### [The task]
As an exercise, transcribe the data below in full and exactly, omitting pictures.

### [Input records]

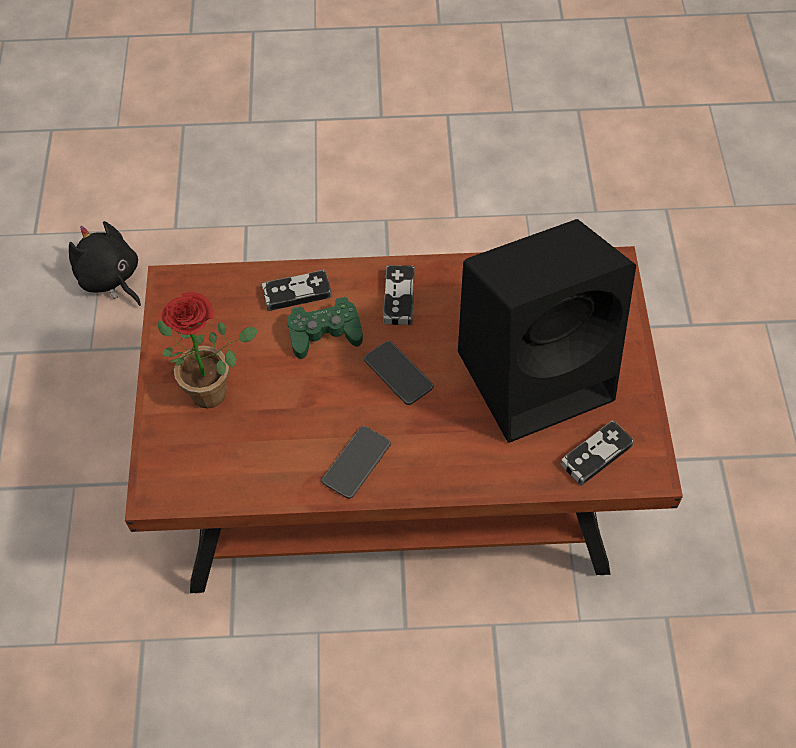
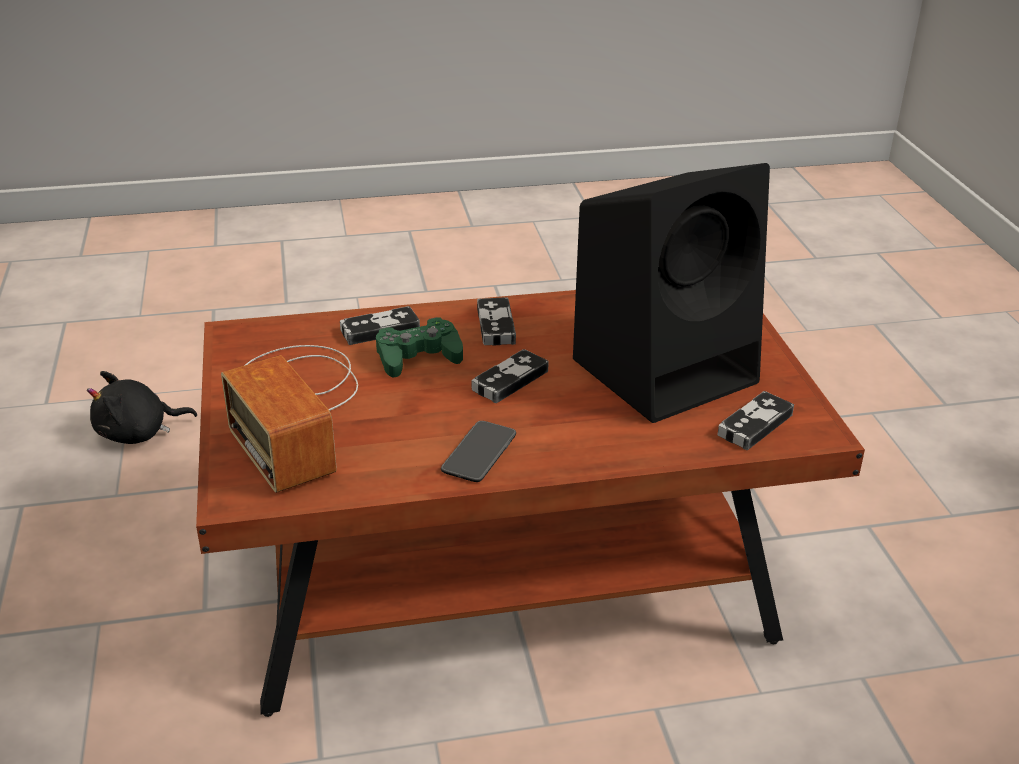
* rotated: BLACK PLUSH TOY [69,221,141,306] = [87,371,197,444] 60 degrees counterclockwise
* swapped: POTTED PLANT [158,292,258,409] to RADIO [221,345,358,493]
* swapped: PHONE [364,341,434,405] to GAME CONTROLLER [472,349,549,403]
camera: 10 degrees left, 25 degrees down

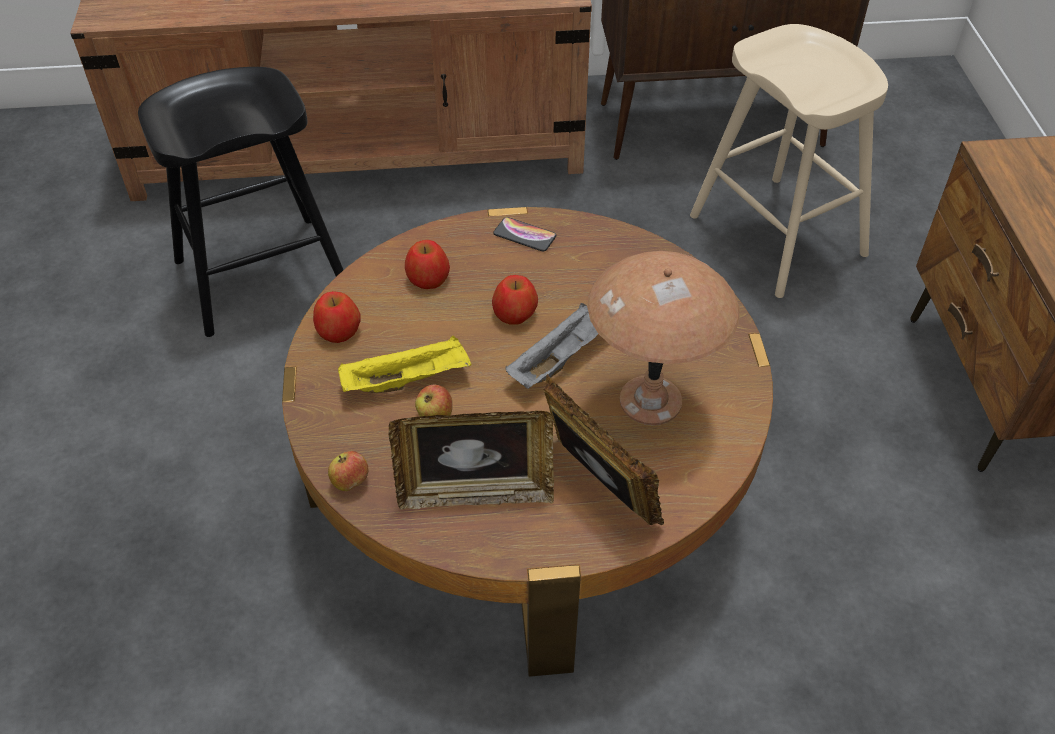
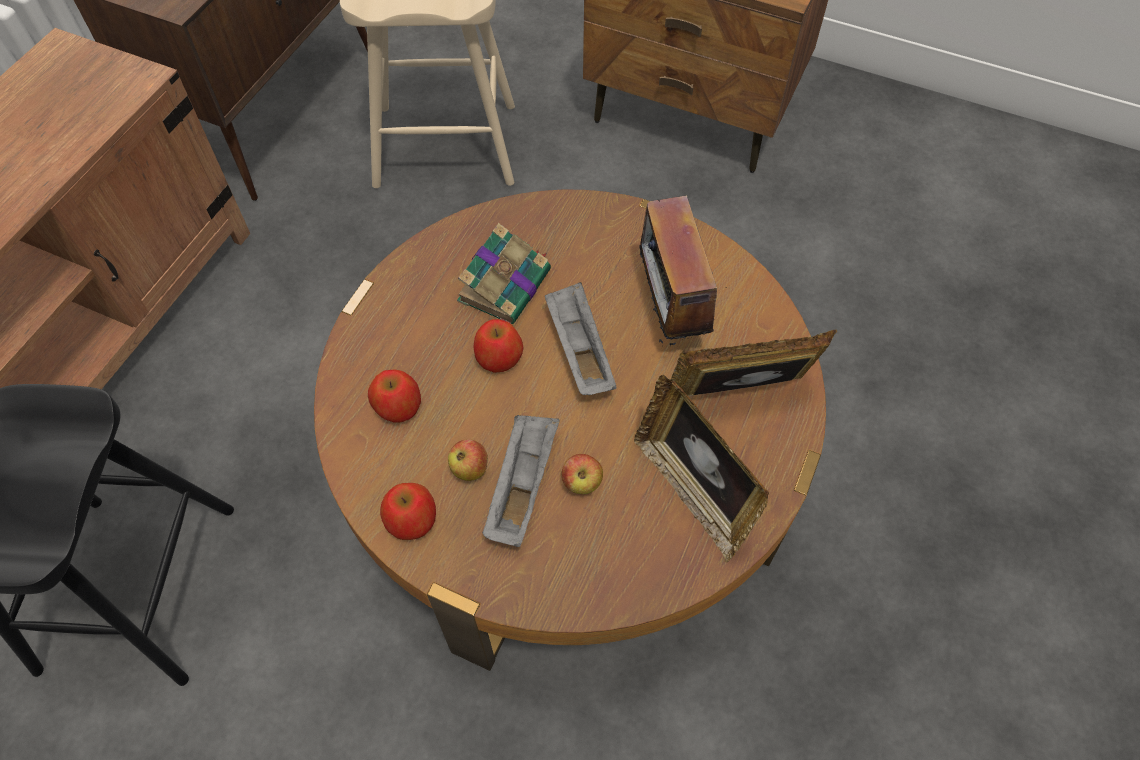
* shifted: APPLE [328,451,368,491] to [448,439,488,481]
* repainted: YELLOW TRAY [338,336,471,393] to GREY TRAY [482,415,559,547]
* rotated: PICTURE FRAME [388,411,554,509] = [634,374,769,562] 120 degrees clockwise
* gone: PHONE [493,217,556,252]
* swapped: BROWN TABLE LAMP [587,251,740,425] to RADIO [639,195,726,346]
* new: BOOK [457,223,551,324]
camera: 60 degrees left, 10 degrees up

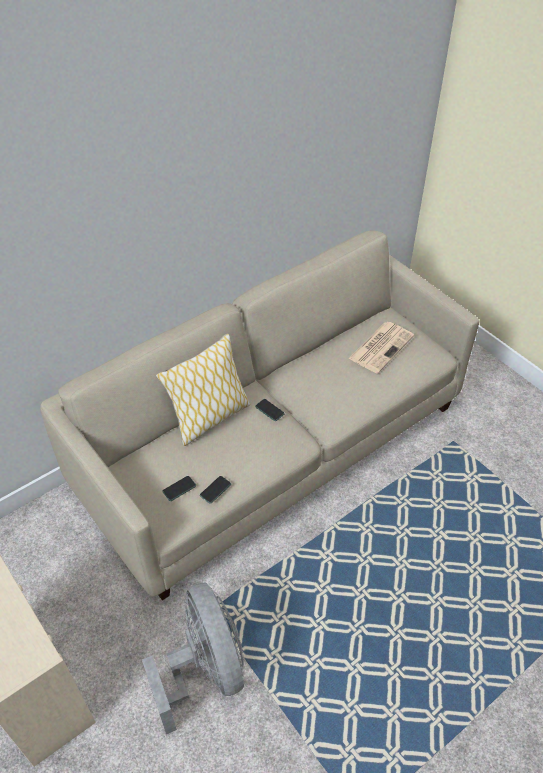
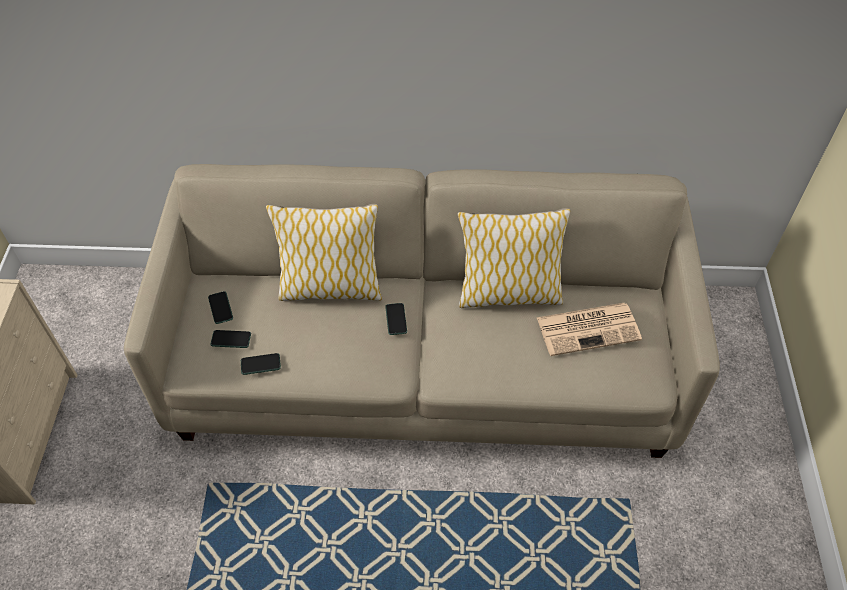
* gone: GREY FAN [142,582,244,735]
* new: PHONE [208,291,233,324]
* new: PILLOW [458,208,570,308]
camera: 40 degrees right, 5 degrees up

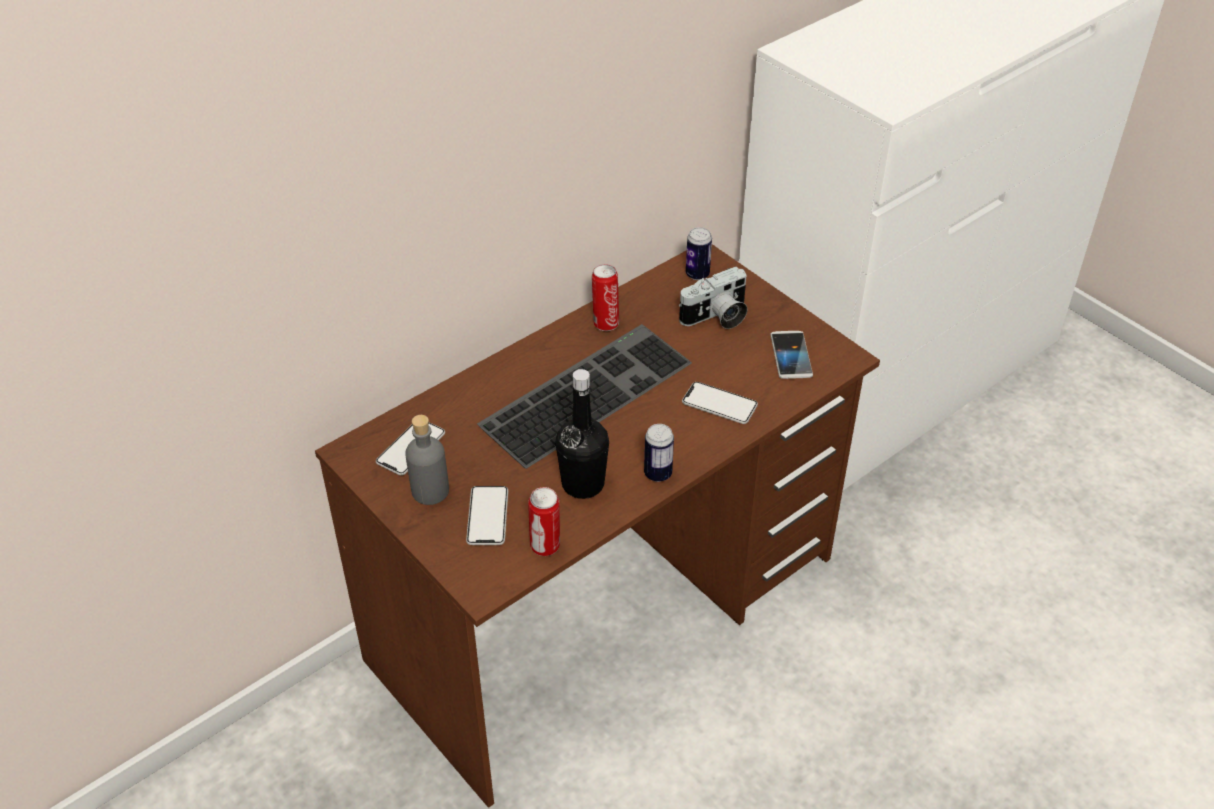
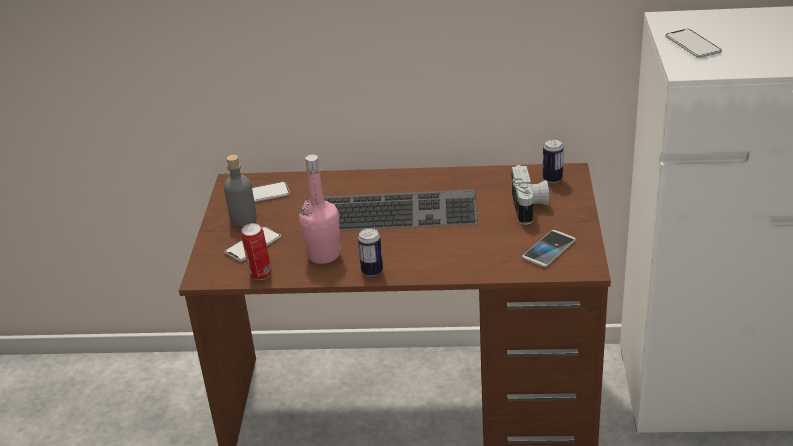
* repainted: BLACK BOTTLE [556,369,609,499] to PINK BOTTLE [299,155,341,264]
* gone: CAN [592,264,619,331]
* rotated: PHOTO CAMERA [679,267,748,329] = [511,165,549,225] 105 degrees counterclockwise
* shifted: PHONE [682,382,758,424] to [665,29,722,58]
camera: 45 degrees right, 10 degrees down

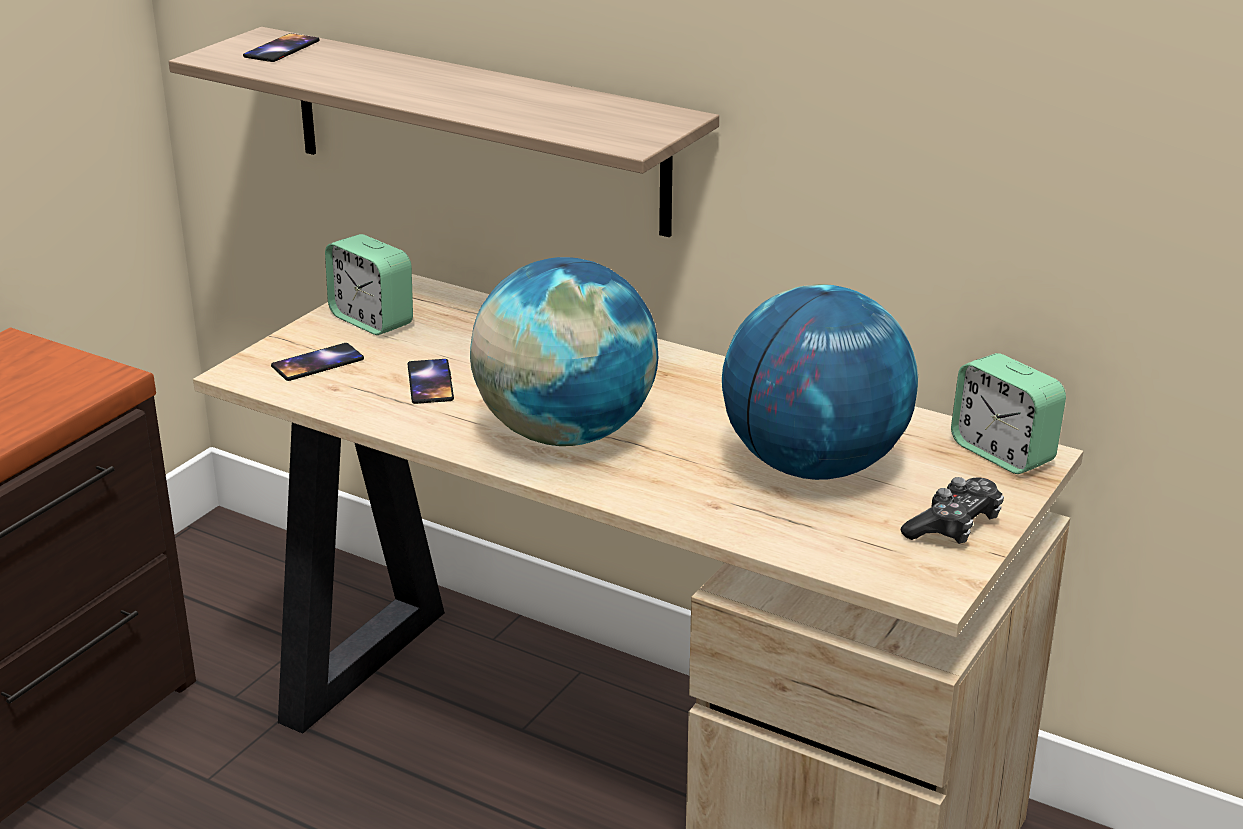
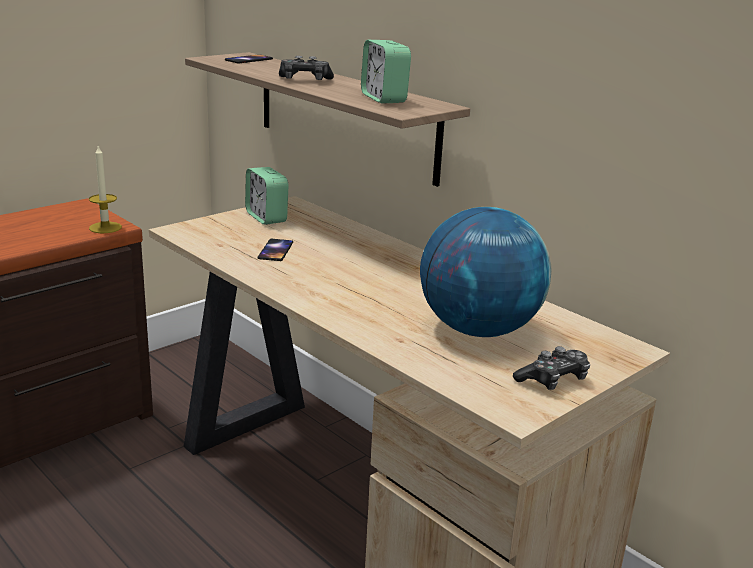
* gone: PHONE [271,343,364,381]
* gone: GLOBE [470,257,658,446]
* shifted: ALARM CLOCK [951,353,1066,474] to [361,40,411,104]
* new: CANDLE [89,145,122,233]
* new: GAME CONTROLLER [279,56,334,80]
camera: 15 degrees right, 5 degrees down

### [Output for this exercise]
* rotated: BLACK PLUSH TOY [69,221,141,306] = [87,371,197,444] 60 degrees counterclockwise
* swapped: POTTED PLANT [158,292,258,409] to RADIO [221,345,358,493]
* swapped: PHONE [364,341,434,405] to GAME CONTROLLER [472,349,549,403]
camera: 10 degrees left, 25 degrees down

* shifted: APPLE [328,451,368,491] to [448,439,488,481]
* repainted: YELLOW TRAY [338,336,471,393] to GREY TRAY [482,415,559,547]
* rotated: PICTURE FRAME [388,411,554,509] = [634,374,769,562] 120 degrees clockwise
* gone: PHONE [493,217,556,252]
* swapped: BROWN TABLE LAMP [587,251,740,425] to RADIO [639,195,726,346]
* new: BOOK [457,223,551,324]
camera: 60 degrees left, 10 degrees up

* gone: GREY FAN [142,582,244,735]
* new: PHONE [208,291,233,324]
* new: PILLOW [458,208,570,308]
camera: 40 degrees right, 5 degrees up

* repainted: BLACK BOTTLE [556,369,609,499] to PINK BOTTLE [299,155,341,264]
* gone: CAN [592,264,619,331]
* rotated: PHOTO CAMERA [679,267,748,329] = [511,165,549,225] 105 degrees counterclockwise
* shifted: PHONE [682,382,758,424] to [665,29,722,58]
camera: 45 degrees right, 10 degrees down

* gone: PHONE [271,343,364,381]
* gone: GLOBE [470,257,658,446]
* shifted: ALARM CLOCK [951,353,1066,474] to [361,40,411,104]
* new: CANDLE [89,145,122,233]
* new: GAME CONTROLLER [279,56,334,80]
camera: 15 degrees right, 5 degrees down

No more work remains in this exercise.